Return the material below verbatim, every line in its original order, and omit the pictures.
────────────────────
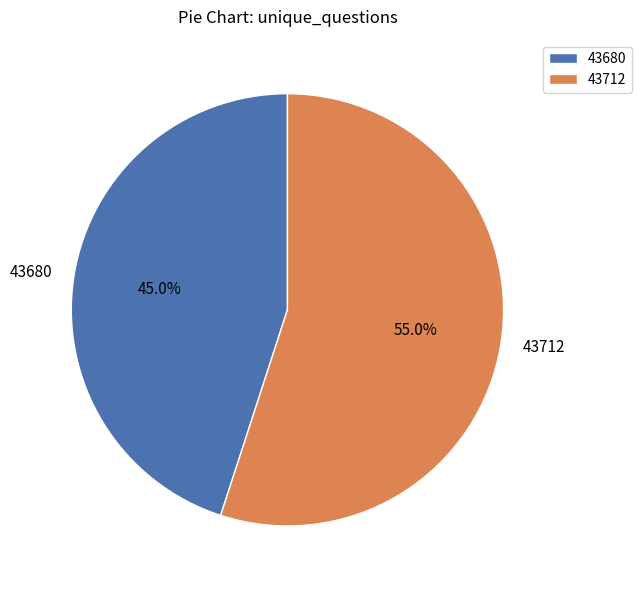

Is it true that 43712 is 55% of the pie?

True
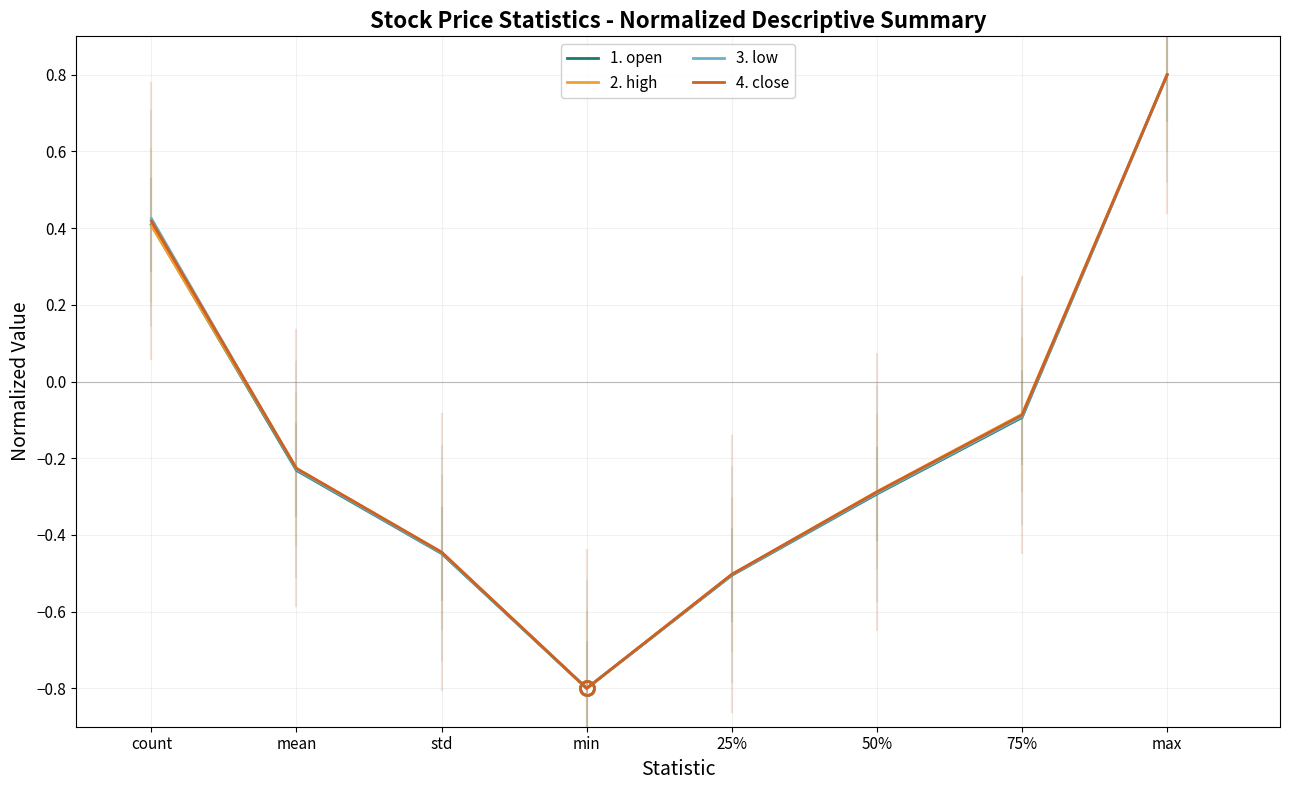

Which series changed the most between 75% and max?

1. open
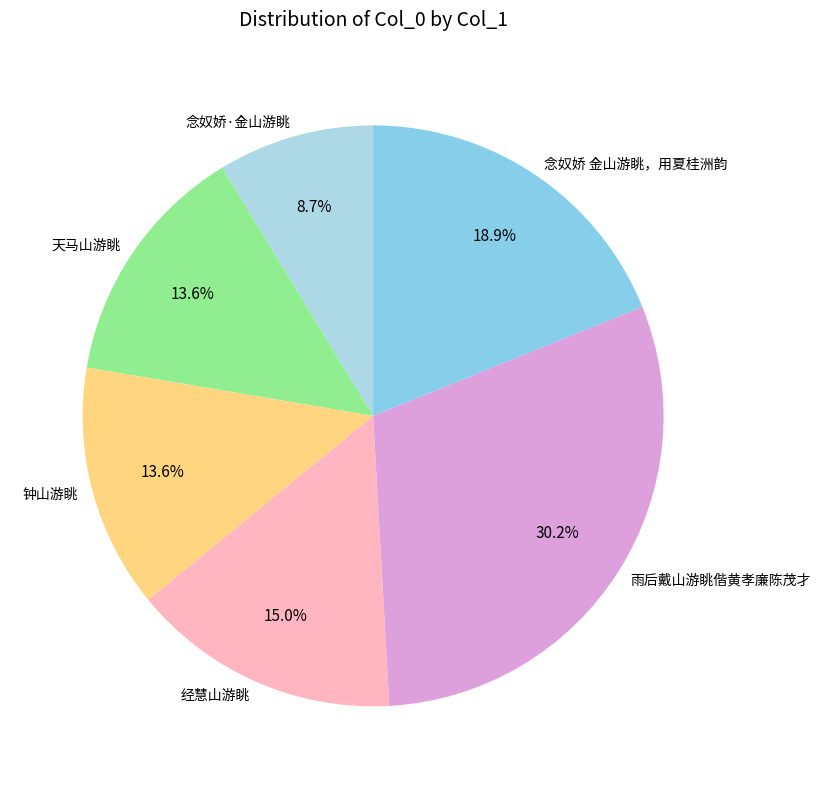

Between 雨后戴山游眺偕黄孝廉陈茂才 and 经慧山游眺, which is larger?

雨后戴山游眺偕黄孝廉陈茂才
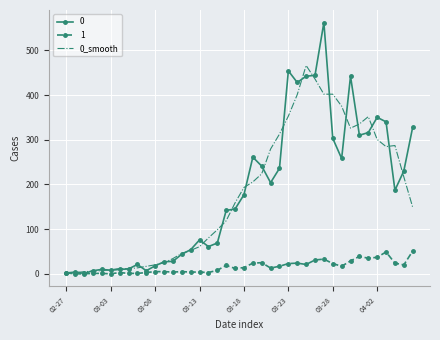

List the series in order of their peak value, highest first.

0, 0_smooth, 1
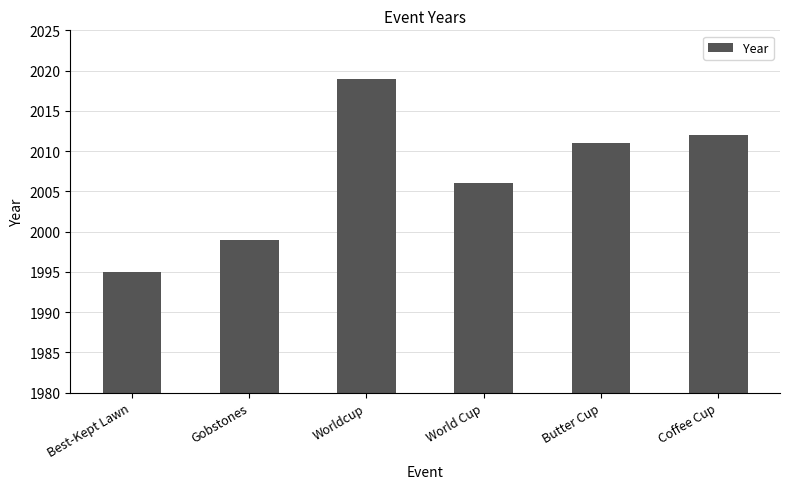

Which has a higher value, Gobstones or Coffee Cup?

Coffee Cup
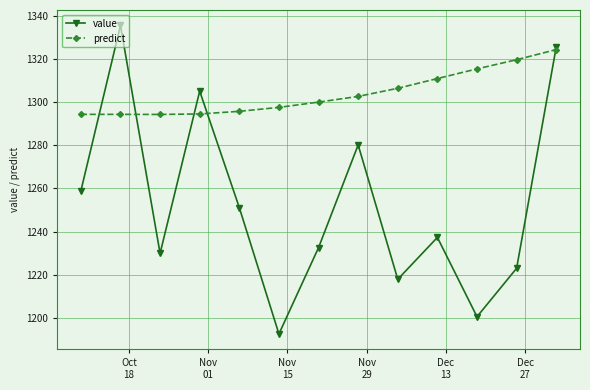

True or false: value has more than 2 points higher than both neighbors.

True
────────────────────
▶ Answer below:
Is it true that 43712 is 55% of the pie?

True

Which series changed the most between 75% and max?

1. open

Between 雨后戴山游眺偕黄孝廉陈茂才 and 经慧山游眺, which is larger?

雨后戴山游眺偕黄孝廉陈茂才

List the series in order of their peak value, highest first.

0, 0_smooth, 1

Which has a higher value, Gobstones or Coffee Cup?

Coffee Cup

True or false: value has more than 2 points higher than both neighbors.

True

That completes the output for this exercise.